Numerical features are standardized with “z-score” to ensure equal contribution for the training model, and categorical variables are encoded with one-hot encoding. The dataset was divided into “80%” training and “20%” testing subsets.

4. Conclusions

This project considers the fusion of Attribute-Based Encryption with blockchain as a means to solve the security problems due to centralized healthcare systems. The CP-ABE algorithm is responsible for granting access to the data through the blockchain that is inherently immutable, and hence the integrity of the data is maintained. Consequently, authorized users will have real-time access to EHRs, which will pave the way for new forms of medical care. Medical data analysis is further advanced with ML models, making possible the accurate identification of heart attacks; consequently, healthcare professionals can make the right decision on giving the right treatment to the patient.
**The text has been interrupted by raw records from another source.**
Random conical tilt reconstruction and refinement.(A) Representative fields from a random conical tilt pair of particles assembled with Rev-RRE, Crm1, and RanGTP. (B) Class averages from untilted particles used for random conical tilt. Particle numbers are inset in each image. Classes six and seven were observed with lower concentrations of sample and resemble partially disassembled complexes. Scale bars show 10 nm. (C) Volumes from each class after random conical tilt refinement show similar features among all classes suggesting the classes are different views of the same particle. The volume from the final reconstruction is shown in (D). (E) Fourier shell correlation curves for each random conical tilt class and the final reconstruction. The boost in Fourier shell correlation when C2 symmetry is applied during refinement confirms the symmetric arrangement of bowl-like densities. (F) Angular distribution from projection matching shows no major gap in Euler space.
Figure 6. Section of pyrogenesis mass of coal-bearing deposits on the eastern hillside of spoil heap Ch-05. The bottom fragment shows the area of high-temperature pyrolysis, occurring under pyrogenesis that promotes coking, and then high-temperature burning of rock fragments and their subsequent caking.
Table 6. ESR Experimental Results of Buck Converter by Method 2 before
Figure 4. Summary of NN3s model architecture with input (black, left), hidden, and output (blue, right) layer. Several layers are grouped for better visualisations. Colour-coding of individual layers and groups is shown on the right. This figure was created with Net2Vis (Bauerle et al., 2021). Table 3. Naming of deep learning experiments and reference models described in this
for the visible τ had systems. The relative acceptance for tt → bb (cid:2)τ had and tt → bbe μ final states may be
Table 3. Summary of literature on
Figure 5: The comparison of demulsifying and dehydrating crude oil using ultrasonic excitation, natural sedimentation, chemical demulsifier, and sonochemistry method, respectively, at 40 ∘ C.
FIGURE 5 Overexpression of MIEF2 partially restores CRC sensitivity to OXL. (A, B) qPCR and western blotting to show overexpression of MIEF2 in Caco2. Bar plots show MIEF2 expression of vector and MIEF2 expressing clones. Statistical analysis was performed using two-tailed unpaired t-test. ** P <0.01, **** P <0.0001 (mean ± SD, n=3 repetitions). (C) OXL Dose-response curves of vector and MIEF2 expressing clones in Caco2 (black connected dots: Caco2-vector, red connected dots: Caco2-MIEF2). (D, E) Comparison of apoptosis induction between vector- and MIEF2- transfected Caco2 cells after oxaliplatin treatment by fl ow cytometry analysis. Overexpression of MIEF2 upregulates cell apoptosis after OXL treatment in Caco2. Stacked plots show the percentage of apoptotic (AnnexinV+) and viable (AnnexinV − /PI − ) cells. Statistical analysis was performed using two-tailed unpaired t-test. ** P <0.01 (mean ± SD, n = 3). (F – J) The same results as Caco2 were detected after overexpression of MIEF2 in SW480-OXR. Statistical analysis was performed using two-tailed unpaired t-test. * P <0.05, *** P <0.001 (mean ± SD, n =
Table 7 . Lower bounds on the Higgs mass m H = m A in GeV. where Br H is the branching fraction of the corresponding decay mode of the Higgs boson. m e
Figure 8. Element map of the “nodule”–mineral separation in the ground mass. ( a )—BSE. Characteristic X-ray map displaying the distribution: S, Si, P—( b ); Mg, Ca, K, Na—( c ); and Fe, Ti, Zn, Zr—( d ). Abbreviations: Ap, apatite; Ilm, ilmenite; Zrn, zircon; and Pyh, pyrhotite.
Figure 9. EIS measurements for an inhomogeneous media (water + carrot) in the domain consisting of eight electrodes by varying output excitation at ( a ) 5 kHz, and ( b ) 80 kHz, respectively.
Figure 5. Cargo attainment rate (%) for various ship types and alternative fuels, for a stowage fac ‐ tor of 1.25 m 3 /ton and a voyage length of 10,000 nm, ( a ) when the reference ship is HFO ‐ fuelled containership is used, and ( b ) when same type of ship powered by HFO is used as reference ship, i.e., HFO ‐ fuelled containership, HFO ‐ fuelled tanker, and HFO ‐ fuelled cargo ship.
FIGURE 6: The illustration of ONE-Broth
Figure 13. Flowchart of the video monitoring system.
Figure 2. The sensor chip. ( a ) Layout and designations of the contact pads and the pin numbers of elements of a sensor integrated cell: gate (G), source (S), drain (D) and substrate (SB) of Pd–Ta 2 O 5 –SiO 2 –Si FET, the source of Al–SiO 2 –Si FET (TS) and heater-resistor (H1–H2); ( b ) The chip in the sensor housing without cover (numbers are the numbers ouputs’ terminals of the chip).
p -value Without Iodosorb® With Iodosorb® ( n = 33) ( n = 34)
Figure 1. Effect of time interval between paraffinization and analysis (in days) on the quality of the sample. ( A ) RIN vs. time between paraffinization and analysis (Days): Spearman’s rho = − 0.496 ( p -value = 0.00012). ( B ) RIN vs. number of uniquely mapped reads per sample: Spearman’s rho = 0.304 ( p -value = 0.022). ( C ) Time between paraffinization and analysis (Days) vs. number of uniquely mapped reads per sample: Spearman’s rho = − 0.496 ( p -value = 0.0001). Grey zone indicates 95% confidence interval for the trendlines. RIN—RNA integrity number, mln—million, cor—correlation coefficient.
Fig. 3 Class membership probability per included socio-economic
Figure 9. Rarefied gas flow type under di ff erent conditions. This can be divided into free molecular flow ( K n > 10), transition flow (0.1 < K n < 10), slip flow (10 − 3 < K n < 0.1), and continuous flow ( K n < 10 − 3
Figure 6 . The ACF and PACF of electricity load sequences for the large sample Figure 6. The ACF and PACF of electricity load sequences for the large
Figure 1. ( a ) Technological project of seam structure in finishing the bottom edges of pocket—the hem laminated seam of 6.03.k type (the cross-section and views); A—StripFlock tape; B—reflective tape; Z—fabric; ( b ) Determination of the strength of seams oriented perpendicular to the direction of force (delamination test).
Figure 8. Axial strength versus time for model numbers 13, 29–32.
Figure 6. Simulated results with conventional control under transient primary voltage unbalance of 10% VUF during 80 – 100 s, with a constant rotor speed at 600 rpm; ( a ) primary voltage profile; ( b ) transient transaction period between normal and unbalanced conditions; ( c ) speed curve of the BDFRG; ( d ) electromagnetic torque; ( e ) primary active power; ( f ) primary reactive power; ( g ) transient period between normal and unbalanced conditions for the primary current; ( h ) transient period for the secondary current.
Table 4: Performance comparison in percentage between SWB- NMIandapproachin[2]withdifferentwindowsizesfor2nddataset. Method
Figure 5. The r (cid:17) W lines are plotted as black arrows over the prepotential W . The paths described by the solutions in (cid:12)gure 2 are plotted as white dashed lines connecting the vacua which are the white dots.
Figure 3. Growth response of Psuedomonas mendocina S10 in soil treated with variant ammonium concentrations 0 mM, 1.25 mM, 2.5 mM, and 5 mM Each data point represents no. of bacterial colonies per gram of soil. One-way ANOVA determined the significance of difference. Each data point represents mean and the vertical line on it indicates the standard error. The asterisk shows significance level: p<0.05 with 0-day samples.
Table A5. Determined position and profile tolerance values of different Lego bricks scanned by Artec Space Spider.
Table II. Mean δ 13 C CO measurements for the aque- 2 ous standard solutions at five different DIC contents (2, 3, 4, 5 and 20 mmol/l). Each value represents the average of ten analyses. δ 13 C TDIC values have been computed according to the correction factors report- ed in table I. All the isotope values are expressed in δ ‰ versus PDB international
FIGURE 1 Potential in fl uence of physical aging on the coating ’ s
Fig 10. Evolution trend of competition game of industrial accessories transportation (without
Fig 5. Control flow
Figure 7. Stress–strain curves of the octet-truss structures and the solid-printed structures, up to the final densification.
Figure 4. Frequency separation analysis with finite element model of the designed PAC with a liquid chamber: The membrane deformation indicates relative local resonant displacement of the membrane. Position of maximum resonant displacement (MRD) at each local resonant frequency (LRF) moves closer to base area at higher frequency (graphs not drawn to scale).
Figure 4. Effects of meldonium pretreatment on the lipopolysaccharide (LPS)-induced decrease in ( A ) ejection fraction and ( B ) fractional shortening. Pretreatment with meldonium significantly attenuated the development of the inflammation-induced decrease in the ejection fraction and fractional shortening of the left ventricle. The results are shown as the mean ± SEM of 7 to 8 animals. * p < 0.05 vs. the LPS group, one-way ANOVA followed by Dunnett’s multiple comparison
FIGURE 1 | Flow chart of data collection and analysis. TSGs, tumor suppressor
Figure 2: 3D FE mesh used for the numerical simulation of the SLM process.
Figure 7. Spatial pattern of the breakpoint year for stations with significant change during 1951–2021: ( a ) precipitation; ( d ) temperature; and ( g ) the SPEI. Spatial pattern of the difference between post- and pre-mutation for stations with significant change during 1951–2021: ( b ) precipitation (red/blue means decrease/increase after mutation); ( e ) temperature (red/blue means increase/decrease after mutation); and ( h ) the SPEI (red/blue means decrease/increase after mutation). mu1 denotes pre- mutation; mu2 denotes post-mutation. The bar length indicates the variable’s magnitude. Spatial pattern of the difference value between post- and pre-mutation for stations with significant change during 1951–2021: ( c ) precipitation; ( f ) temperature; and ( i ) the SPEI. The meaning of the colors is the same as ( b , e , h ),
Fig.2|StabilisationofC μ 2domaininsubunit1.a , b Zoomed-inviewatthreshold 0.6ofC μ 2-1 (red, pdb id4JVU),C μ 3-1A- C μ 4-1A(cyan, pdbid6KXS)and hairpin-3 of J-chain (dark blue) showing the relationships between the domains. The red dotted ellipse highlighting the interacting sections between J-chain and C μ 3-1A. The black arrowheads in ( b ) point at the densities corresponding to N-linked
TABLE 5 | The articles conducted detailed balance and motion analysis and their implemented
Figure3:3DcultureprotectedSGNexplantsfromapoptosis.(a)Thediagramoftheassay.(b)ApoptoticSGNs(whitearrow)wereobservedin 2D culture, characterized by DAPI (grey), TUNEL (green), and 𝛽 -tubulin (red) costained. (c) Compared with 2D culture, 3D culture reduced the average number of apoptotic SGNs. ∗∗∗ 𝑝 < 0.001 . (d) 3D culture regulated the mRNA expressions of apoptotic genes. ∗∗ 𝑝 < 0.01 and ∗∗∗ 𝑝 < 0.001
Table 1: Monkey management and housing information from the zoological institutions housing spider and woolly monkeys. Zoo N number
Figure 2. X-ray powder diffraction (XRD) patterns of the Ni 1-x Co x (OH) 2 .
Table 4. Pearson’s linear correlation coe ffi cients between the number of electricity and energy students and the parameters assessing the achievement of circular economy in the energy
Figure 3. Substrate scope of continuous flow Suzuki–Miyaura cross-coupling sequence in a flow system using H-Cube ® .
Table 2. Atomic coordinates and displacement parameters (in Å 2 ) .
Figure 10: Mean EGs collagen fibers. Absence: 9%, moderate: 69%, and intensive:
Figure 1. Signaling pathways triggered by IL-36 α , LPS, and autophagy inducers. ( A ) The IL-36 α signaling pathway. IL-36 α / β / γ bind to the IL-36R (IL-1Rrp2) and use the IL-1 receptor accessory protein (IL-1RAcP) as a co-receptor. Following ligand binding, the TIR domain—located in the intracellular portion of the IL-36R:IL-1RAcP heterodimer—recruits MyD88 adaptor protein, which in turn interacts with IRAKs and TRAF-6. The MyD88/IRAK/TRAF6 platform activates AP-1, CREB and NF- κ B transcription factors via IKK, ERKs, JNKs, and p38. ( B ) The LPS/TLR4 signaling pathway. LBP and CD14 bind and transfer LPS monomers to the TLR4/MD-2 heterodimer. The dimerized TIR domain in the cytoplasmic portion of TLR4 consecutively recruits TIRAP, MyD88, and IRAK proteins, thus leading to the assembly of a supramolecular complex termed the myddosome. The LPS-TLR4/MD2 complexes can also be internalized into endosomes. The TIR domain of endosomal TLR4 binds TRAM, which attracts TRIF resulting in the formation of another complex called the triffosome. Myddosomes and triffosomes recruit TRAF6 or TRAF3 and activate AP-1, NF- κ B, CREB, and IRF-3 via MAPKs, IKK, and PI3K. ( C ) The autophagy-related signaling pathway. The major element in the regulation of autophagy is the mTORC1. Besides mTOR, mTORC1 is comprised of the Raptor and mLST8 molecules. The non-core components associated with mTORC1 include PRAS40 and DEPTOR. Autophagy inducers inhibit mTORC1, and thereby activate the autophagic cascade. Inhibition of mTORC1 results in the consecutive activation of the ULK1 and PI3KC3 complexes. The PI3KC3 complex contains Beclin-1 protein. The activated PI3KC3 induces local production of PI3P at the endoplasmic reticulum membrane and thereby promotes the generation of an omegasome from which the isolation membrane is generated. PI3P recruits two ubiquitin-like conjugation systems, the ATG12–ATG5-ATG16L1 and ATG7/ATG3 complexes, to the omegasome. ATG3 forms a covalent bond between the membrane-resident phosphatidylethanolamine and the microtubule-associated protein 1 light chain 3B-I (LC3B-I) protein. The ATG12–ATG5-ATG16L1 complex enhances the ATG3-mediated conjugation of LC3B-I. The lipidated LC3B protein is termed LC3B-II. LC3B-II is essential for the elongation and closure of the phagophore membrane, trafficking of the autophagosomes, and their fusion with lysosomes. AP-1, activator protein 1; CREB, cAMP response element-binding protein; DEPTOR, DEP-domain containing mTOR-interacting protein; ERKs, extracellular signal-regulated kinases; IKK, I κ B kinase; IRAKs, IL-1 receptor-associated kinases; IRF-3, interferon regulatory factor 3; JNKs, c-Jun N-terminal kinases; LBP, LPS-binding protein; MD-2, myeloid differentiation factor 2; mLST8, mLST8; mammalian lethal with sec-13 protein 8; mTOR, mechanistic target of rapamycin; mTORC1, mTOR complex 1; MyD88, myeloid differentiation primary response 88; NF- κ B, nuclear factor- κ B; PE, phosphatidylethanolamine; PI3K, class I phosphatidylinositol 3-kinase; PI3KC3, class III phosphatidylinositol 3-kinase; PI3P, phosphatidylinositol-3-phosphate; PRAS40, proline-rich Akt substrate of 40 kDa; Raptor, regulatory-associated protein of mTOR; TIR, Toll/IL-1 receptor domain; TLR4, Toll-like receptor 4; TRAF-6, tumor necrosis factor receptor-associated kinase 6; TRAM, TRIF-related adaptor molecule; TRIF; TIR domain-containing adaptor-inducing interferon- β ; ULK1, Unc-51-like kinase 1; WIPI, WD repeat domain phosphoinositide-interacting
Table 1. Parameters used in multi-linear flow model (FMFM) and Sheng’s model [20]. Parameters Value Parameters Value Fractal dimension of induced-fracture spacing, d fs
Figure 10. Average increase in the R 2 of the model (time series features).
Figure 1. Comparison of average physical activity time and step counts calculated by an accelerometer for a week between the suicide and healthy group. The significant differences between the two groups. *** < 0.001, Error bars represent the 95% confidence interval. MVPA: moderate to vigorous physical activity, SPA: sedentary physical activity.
The test outcomes demonstrate the accomplished data security and integrity goals of the project. Security evaluations ensure that the model was composed of the required tools to protect sensitive health information without compromising the data protection standards and user accessibility. Random Forest is commonly better than other ML computational techniques in terms of “1. Accuracy, 2. Precision, 3. Recall, 4. F1score”. RF was near perfection in terms of accuracy, at about 100%, while SVM (80%) and Naïve Bayes (75%) were far behind.

The Random Forest model illustrates perfect “accuracy, precision, recall, and F1 score”; these results provide potential overfitting for the training data. To ensure model generalizability, further work could include performing external validation using the independent datasets and Long Beach datasets.

“k-fold cross-validation” and “regularization techniques” were applied to prevent model bias and to ensure robustness. Heterogeneous datasets will be evaluated with different demographic and clinical sources to provide credibility and illustrate the model’s reliability in real-world healthcare.

5. Future Scope

Next-generation EHRs will be powered by AI and IoT integration, which will significantly improve the predictive capabilities of analytics, thereby making medical treatments more personalized. The security of blockchains will become more sophisticated with the implementation of features such as dynamic attribute management and decentralized key distribution, thus making the data even more secure. The mentioned technological advances in healthcare management are poised to bring about a radical change in the way healthcare is managed securely and efficiently in present days.